Maybe I've never consciously thought this through, but these are the things that keep me up at night! Well, thinking about things and reading books...But I think I'm onto something. The silver lining to this issue if you will. Stephen King said it simply and profoundly:

"The book is not the important part, the book is the delivery system. The important part is the story and the talent."

I love books, that doesn't have to change. But I love stories, and creativity, and excellent writing, and art and literature more. And none of that will ever be lost thanks to technology. Ebooks won't kill reading. Look what blogs have done to promote documentation of thought and experience. New platforms for creative work just mean more creativity, which can never be a bad thing in my, well, book.

And hey, maybe someday all of these kindles will elevate my set of printed Twilight  books to valuable antique status. We'll add books to the ongoing queue of trendy vintage tchotchke. Pretty sure anthro already incorporates books into its decorating themes when the vibe needs to subtly ooze antiquated but not obsolete.

Ultimately I wonder: How many times do we lose what we really care about in what we think we care about?

Thank you Stephen, for not only scaring the hell out of me all these years, but for teaching me such a thought-provoking lesson.

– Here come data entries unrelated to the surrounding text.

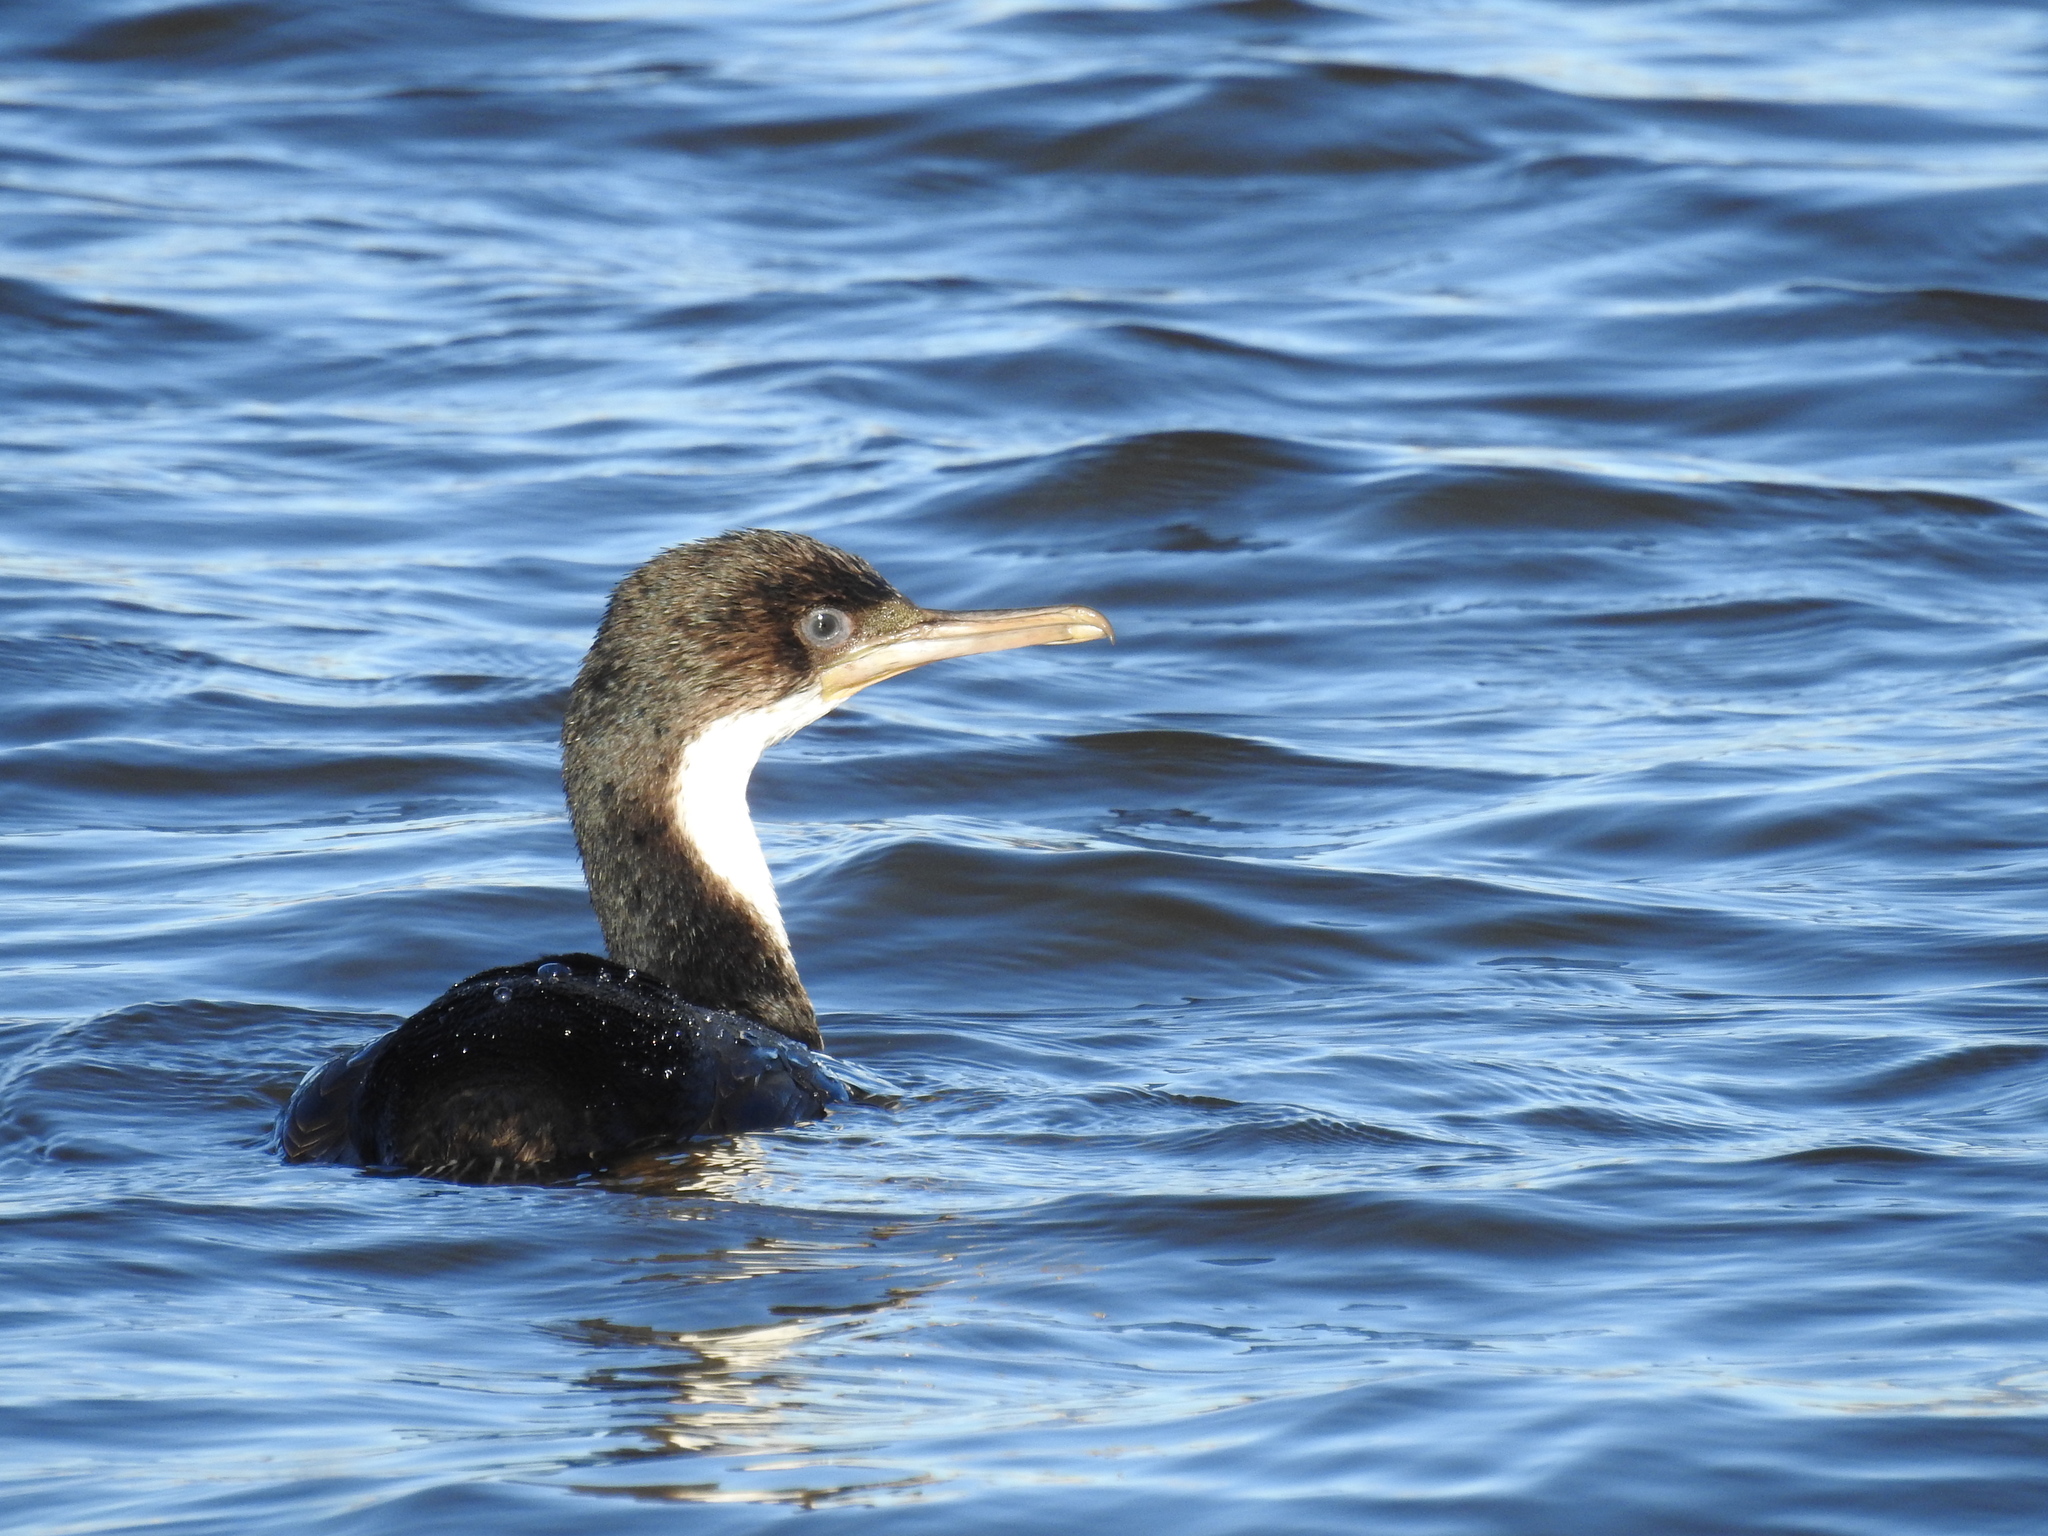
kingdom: Animalia
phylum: Chordata
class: Aves
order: Suliformes
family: Phalacrocoracidae
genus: Leucocarbo
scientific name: Leucocarbo atriceps
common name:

Wednesday, September 22, 2010

words to live by.

"Be in love with your life."
--Jack Kerouac

In his Belief and Technique for Modern Prose, Kerouac (a favorite author/poet of mine) lists thirty "essentials" to spontaneous writing. This little gem is number four on the list, but number one in my heart. Love your life. Live a life worth loving. Then write it ALL down. For years I've kept disconnected pages of journal entries and thoughts. Some written, some typed. Some cognitive, some completely illegible. Not until I read this did I realize, not only was I not crazy, but I was in good company.

So while I aspire to poignantly pen all of my stream of consciousness in an uber-sexy moleskine or carelessly capture my thoughts on some classy old typewriter, I'm going to not only accept, but love the fact that I write things down at all. But while we're on the subject, I still wouldn't mind one of these.

Thursday, September 9, 2010


Who would've thunk that I'd land me a new job in record time. Never mind that I was secretly (or not-so-secretly) hoping to have a brief and torrid stint of unemployment for an excusable but undetermined period of time after the summer, but this was not to be. My lovely and long-time college mate, co-worker and friend helped me hurtle my jet-lag and reverse culture shock by encouraging me to [quickly] apply for a position with her employer of choice, SirsiDynix. Never mind that the name kind of sounds like a place that might  manufacture robots (it doesn't). Long story short, I applied, interviewed, and had an offer for a marketing position within 24 hours. I feel lucky. Overwhelmed. Excited. Nervous. And refreshingly, hired.

And just like that, I'm a working girl once more.

Thursday, September 2, 2010

Lighten up.

Ok, I think things were getting a little too serious. I needed to process a lot, and I still do, but I also need to let you know that I had a lot of FUN this summer, and I am really HAPPY!

In light of this, my blog needed a face lift. And I needed a haircut.